Louise Potiki Bryant

Louise Potiki Bryant is a Ngāi Tahu choreographer, dancer, and video artist. With her practice Louise aims to honour her whakapapa (genealogy), kaupapa Māori (Māori principles and practices), mana wahine (the intrinsic spiritual power of women), and our relationship with te taiao (environment). Louise is a founding member of Atamira Dance Company for whom she has choreographed six works, including Ngāi Tahu 32,Te Aroha me te mamae, TAONGA: Dust Water Wind and Onepū. Louise has also choreographed for companies such as The New Zealand Dance Company, Black Grace Dance Company, and Ōrotokare, Art, Story, Motion.

Louise also has a body of solo and collaborative works which draw upon her whakaahua and interdisciplinary practices. These works include Nohopuku (‘Stand–out Performer’ award, the Dunedin Fringe Festival 2010), Tumutumu, a collaboration with taonga pūoro authority Dr Richard Nunns (awarded ‘the most innovative choreography’ at Kowhiti Dance 2011) and the acclaimed work Kiri, a collaboration with clay artist Paerau Corneal. Her latest solo work Ngarois a collaboration with multi-media artists Rona Ngahuia Osborne and Paddy Free. Both Kiri and Ngaro have been the Tuakana works to open the Tempo Dance Festival.

In 2014, Louise was awarded the Harriet Friedlander Residency by the Arts Foundation, which supported Louise to live in New York City for a period of choreographic and artistic inspiration. Other residencies include the Ngāi Tahu Artist in Residence at the Dunedin School of Art, and a Wild Creations Residency. In 2009 Louise was supported by Creative New Zealand to undertake a choreographic internship with multidisciplinary artist Santee Smith, the founding and managing artistic director of Kaha:wi Dance Theatre.

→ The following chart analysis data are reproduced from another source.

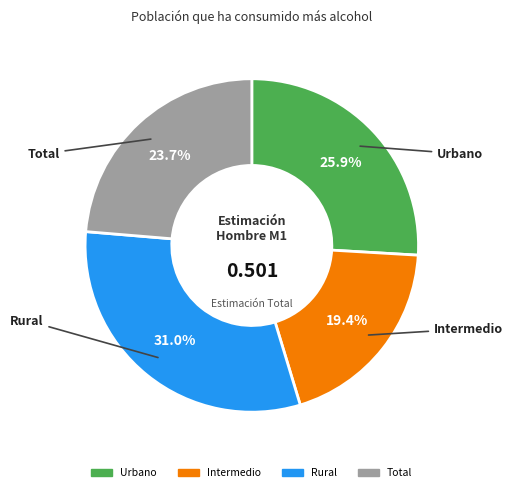

Count the number of slices in the pie.

4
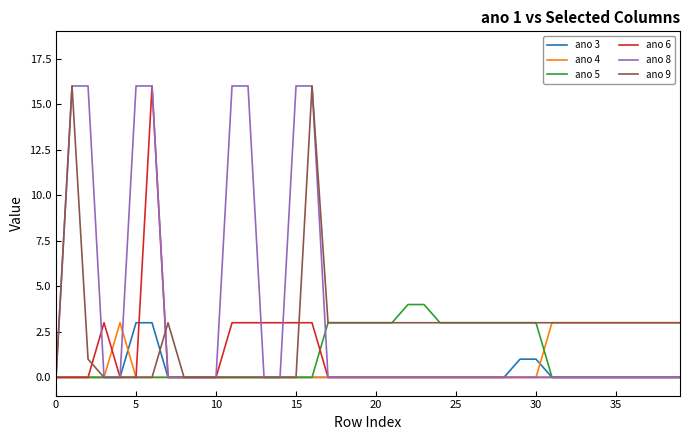

What is the highest value of the ano 8 series?

16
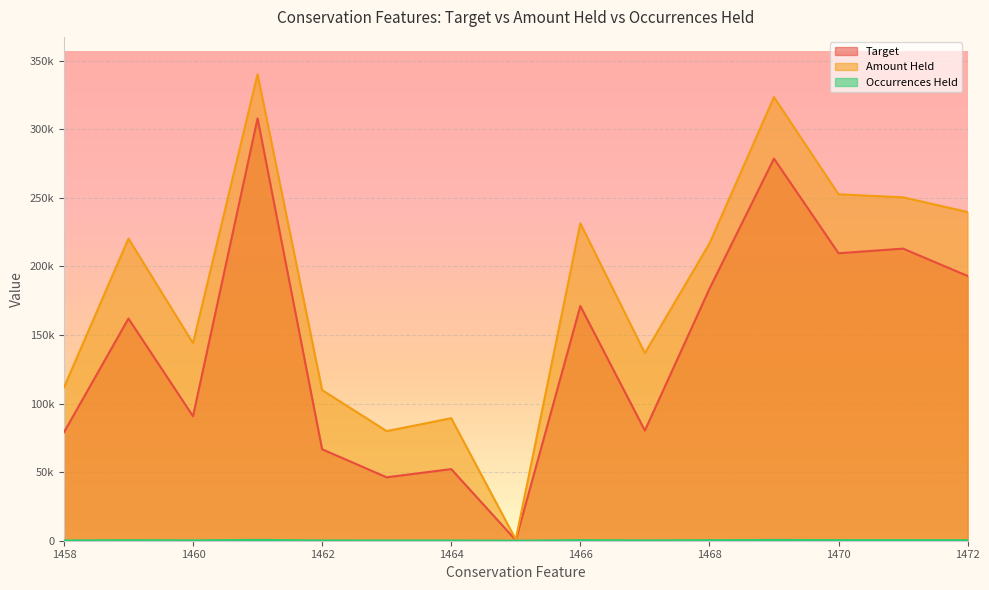

True or false: Occurrences Held has a value of 434.0 at 1471.

True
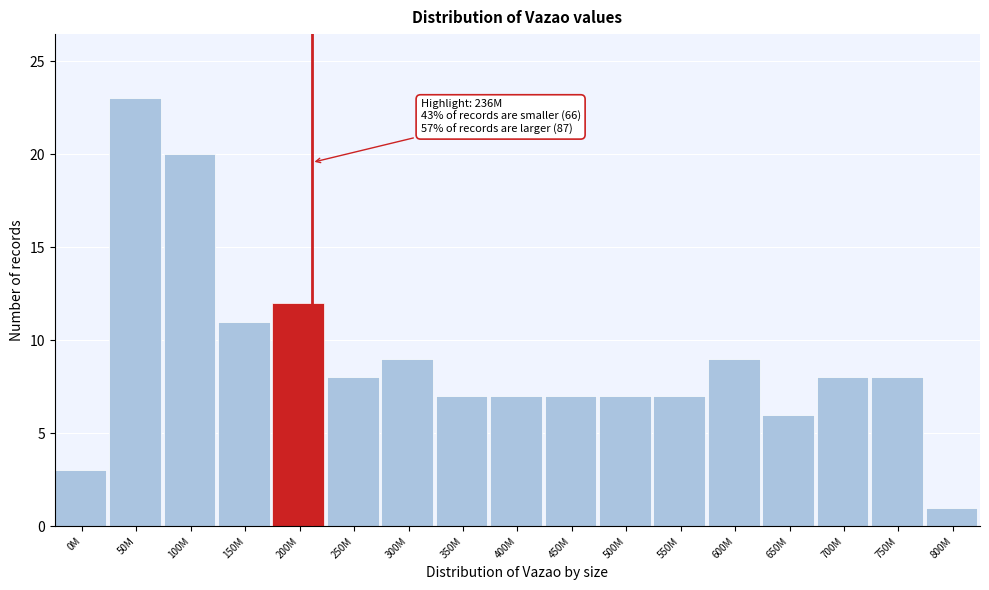

Reading right to left, list all the values displayed in this chart.

800M=1	750M=8	700M=8	650M=6	600M=9	550M=7	500M=7	450M=7	400M=7	350M=7	300M=9	250M=8	200M=12	150M=11	100M=20	50M=23	0M=3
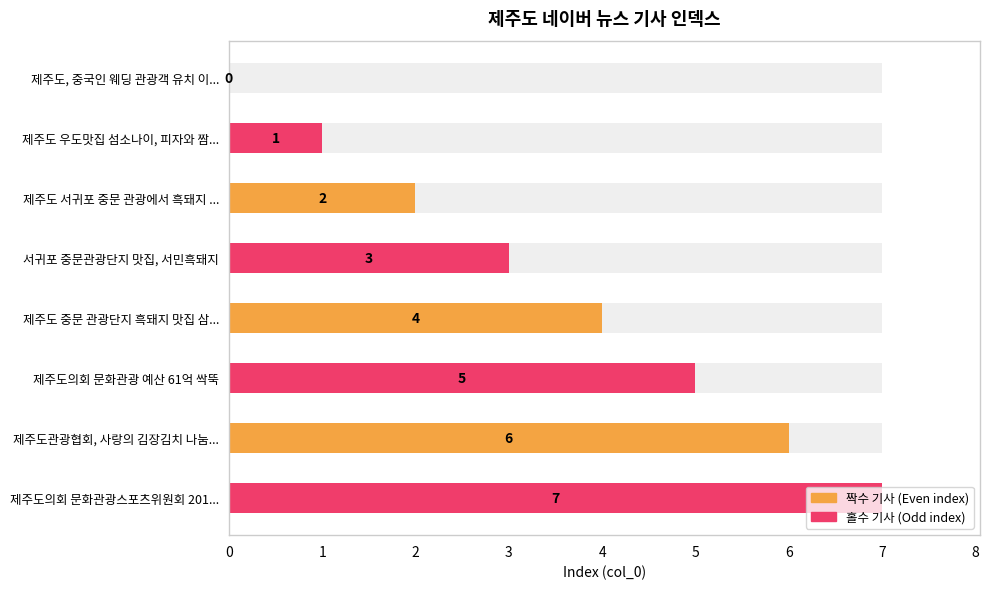

Which has a higher value, 제주도관광협회, 사랑의 김장김치 나눔활동 or 제주도 서귀포 중문 관광에서 흑돼지 맛집?

제주도관광협회, 사랑의 김장김치 나눔활동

Louise designs installations for her own dance works, and is often responsible for the design, production and editing of the projected video elements - an integral part of each performance. Her video art practice also includes the creation of dance films, video installations and music videos as well as designing video for music events, operas and contemporary dance productions. Her recent work has included the video design for three of Kaha:wi Dance Theatre’s productions; Re-Quickening, Blood Tides and the solo work Blood Water Earth by Santee Smith. Louise also collaborated with Santee to develop the Blood Water Earth 3-channel video installation which premiered at the Auckland Arts Festival 2019 at Te Uru Waitākere Contemporary Gallery.